BRIEF - Count the lines of the data below that contain the string "Version", treating uppercase and lowercase letters as distinct. Reply with the number alone.

DATA SHOWN -
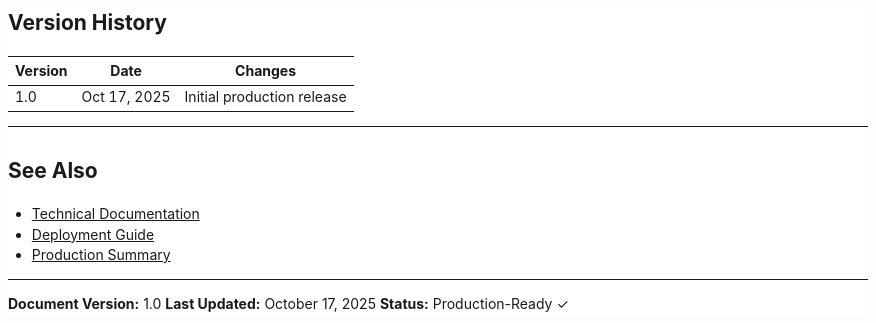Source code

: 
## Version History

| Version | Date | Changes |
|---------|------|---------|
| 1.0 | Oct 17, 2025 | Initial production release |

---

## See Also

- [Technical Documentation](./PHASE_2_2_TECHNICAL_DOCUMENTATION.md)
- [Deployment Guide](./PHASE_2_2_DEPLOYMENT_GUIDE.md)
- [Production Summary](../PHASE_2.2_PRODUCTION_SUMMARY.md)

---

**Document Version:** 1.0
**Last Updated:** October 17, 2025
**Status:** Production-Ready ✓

...

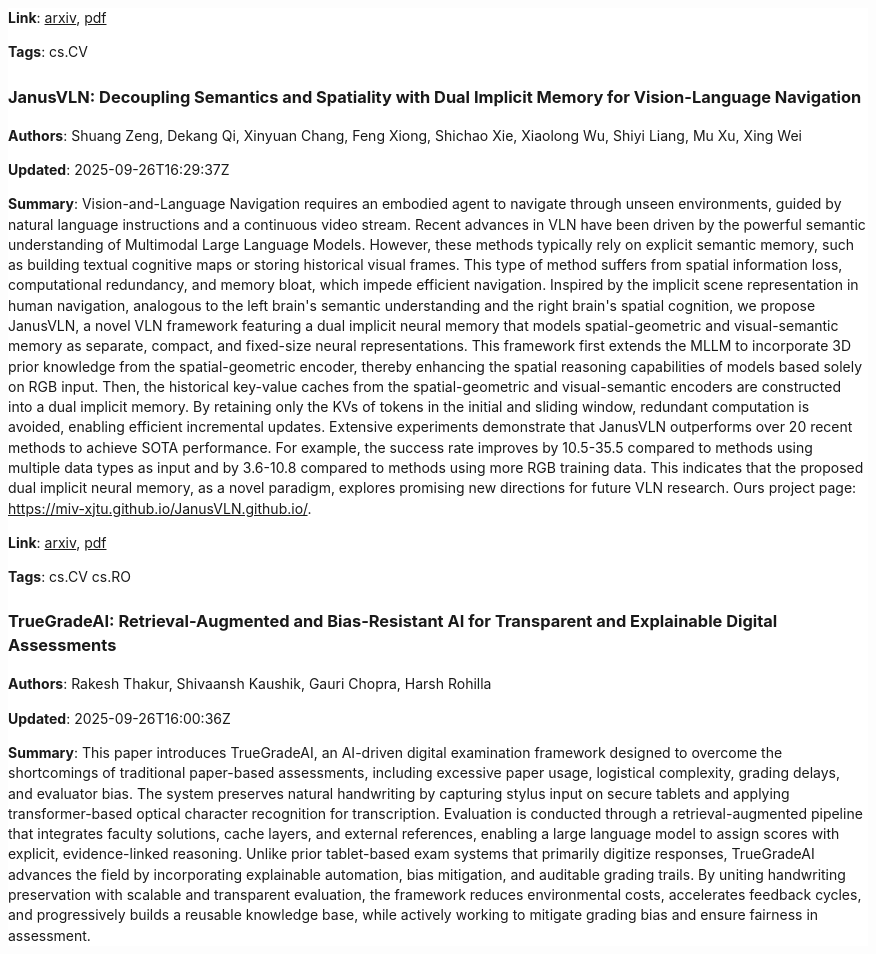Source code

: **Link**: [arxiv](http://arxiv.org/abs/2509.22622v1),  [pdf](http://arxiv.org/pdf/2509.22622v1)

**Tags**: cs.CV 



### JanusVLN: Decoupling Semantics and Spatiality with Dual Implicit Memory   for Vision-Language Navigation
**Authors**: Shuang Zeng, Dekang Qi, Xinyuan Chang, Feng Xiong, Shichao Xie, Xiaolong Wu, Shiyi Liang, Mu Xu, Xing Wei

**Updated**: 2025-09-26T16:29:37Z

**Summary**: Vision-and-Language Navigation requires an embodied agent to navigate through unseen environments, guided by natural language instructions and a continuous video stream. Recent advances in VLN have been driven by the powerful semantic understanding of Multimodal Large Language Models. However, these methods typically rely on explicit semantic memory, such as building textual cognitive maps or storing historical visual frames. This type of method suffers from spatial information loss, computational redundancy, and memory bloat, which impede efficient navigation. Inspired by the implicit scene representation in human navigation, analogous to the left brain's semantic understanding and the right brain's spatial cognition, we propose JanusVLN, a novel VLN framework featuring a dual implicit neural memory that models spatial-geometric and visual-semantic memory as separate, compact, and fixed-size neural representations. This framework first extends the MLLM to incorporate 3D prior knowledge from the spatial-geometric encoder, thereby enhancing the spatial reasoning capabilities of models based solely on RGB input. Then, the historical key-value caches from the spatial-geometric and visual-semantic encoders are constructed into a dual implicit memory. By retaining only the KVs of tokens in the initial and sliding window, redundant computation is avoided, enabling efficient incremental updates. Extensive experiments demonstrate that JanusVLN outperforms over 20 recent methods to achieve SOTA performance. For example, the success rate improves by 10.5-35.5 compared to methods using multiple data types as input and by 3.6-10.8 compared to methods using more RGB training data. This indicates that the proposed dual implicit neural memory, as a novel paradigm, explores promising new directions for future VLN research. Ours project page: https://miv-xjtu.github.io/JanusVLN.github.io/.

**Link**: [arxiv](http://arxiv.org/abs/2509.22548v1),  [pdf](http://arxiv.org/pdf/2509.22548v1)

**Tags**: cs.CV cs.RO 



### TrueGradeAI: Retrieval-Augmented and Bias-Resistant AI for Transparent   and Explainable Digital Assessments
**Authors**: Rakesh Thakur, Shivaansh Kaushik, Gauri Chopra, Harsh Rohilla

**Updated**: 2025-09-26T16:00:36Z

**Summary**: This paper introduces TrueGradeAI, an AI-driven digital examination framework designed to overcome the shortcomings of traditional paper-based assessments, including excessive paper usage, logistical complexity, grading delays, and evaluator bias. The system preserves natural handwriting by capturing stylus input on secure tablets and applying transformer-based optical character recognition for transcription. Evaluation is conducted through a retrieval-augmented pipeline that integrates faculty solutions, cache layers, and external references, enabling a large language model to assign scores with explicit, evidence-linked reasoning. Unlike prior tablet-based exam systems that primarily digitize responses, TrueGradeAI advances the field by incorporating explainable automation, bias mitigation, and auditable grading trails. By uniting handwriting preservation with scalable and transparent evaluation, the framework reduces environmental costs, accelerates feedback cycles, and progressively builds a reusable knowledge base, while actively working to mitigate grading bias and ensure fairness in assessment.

THE ANSWER - 3